Beyond that point, this is a precedent-making policy change. Labor’s decision to medicalise the transit from Nauru and Manus to Australia will become a globally published event. It will define Labor. It is fatuous to see this in isolation.
Is anybody fool enough to think this policy change has no relevance for any future arrivals in the offshore centres? Does Labor in government refuse to give these people the same treatment that Labor offered in opposition? The principle is established.
The Labor Left, the Greens, the independents, the refugee lobby and the politicised doctors have won this victory and made it the law of the land. What happens under a Labor government if new arrivals on Nauru hoist the flag on mental illness? A Labor government would have no option but to extend the same principle to the next cohort of arrivals.
This legislation is a historic win for the Left and progressive politics. Over the past year they have targeted Nauru and Manus as morally unacceptable with a secondary argument that the offshore centres were no longer relevant to stopping the boats.

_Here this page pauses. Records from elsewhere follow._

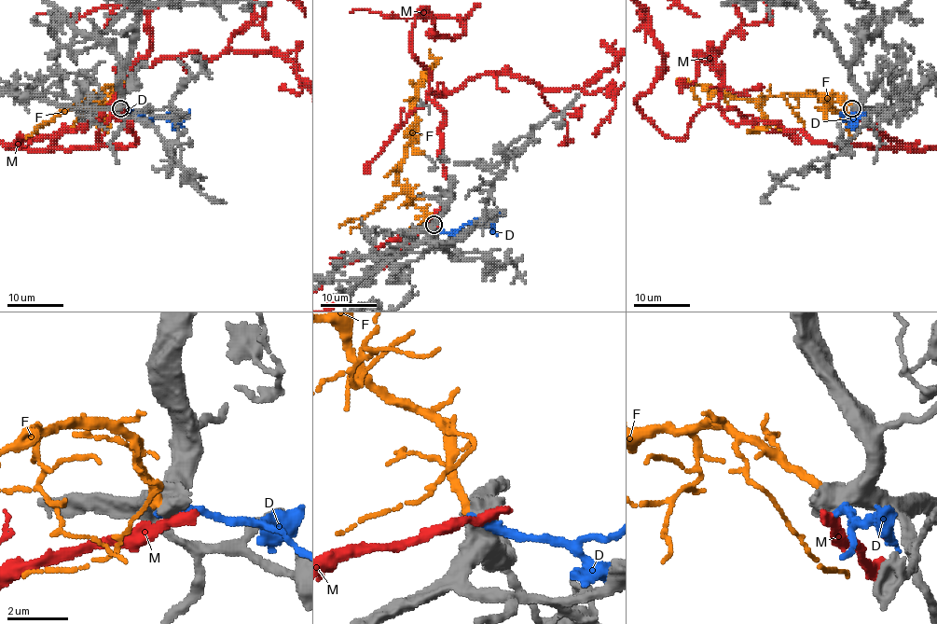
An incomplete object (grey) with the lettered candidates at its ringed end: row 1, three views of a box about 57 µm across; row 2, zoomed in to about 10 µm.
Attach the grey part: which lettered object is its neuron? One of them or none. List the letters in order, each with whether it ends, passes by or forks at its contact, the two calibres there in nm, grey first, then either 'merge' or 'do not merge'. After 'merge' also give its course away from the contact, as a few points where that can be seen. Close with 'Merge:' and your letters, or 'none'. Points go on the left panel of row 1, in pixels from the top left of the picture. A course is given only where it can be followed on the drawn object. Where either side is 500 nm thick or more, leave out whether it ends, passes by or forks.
D: calibres 900 and 360 nm; do not merge
F: calibres 800 and 280 nm; do not merge
M: calibres 800 and 420 nm; do not merge
Merge: none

It has been a brilliant campaign, though success was only possible because of events set in train by Malcolm Turnbull’s removal.
The challenge for Labor will be to manage the contradiction it created this week. Having secured this parliamentary win, triggering cheers, embraces and champagne, senior Labor figures then began suggesting nothing much had happened. This became the Labor propaganda line. Why?
The answer is that Labor plays to two constituents: it plays the hero to the middle-class progressives who demand people be removed from Nauru and Manus and it wants to tell the masses of the electorate that their borders are as secure as ever.
While Labor has undermined the current offshore processing regime that has run for six years, it insists that, in the words of opposition immigration spokesman Shayne Neumann, the Australian people “can trust us in government” with the toughness to secure the borders and uphold the Coalition’s policy of Operation Sovereign Borders.
Shorten’s problem is trust — this now requires a big act of trust. Labor has passed a bad law enforced by a gag. It will have consequences that will unfold until election day. Morrison’s problem is exaggerating the risk the boats will start again and, if that does not happen, living with an unjustified fear scare. As for a snap election, it would be madness. Morrison needs to bring down a budget and hope his judgment is vindicated — that the border issue will get worse for Labor.